Contrary to what I’ve written in the past about this all-consuming writing project (see here and here), I’ve moved away from a sole focus on Mormon poetry, though Mormonism as part of Caldiero’s cultural/performance heritage is at the heart of my interest in his work. As such, it will be a sustained presence in my dissertation. This change to writing about Caldiero was spurred on by, among other things, 1) recent efforts to archive, share, and discuss Caldiero’s work—including Torben Bernhard and Travis Low’s documentary The Sonosopher: Alex Caldiero in Life . . . in Sound (now available for pre-order from Ken Sanders Rare Books), Scott Abbott’s continued engagement with Caldiero, and the publication of Caldiero’s latest collection of poems, Poetry is Wanted Here—and 2) by my fascination with Caldiero in performance. I’ve yet to see him perform live (one of the drawbacks of living in Idaho), but from what I hear and what I can sense of him in these online recordings, he asserts a powerful presence on the stage and has much to say about the making and maintaining of poetry, culture, language, and humanity. So I’m investing my scholarship in him and his performative poetics for at least the next seventeen or so months.

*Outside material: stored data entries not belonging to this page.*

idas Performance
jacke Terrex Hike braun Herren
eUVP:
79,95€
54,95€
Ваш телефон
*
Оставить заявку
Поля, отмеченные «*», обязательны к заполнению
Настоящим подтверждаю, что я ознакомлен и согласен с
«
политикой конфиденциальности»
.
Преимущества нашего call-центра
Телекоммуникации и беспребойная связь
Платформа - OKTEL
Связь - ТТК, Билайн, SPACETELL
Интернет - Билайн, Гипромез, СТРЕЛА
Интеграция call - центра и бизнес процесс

For anyone interested in reading my complete proposal (all 47 pages of it, including works cited and exam lists), here’s a full-text copy. And for those who’d appreciate the Reader’s Digest version, here’s a summary my advisor wrote when she wanted to help me be sure I was getting my point across (and I think her summary is spot on):
Alex Caldiero, a contemporary performance poet who lives in Utah, calls his poetics sonosophy, which literally means sound-wisdom. Sonosophy is a useful idea not just for understanding Caldiero but also for helping us understand other performance poets and performance itself. We can use performance theory to analyze Caldiero and sonosophy. This requires an ethnographic method (which is not what literary scholars usually do): transcribing the poetry to reveal how sound and movement are meaningful in the poetry, as well as the words, and analyzing meaning through relating the poetry to its performance arenas, to the contexts that Caldiero claims as influences, and to other applicable contexts such as the late 20th century performance art movement. This analysis reveals the expressive power of performance poetics. Ultimately, the analysis further reveals sonosophy as an auto-ethnographic practice through which Caldiero meaningfully questions his own culture and its assumptions.
Any feedback you’re willing to offer is welcome.
*To the only person that really matters: my wife.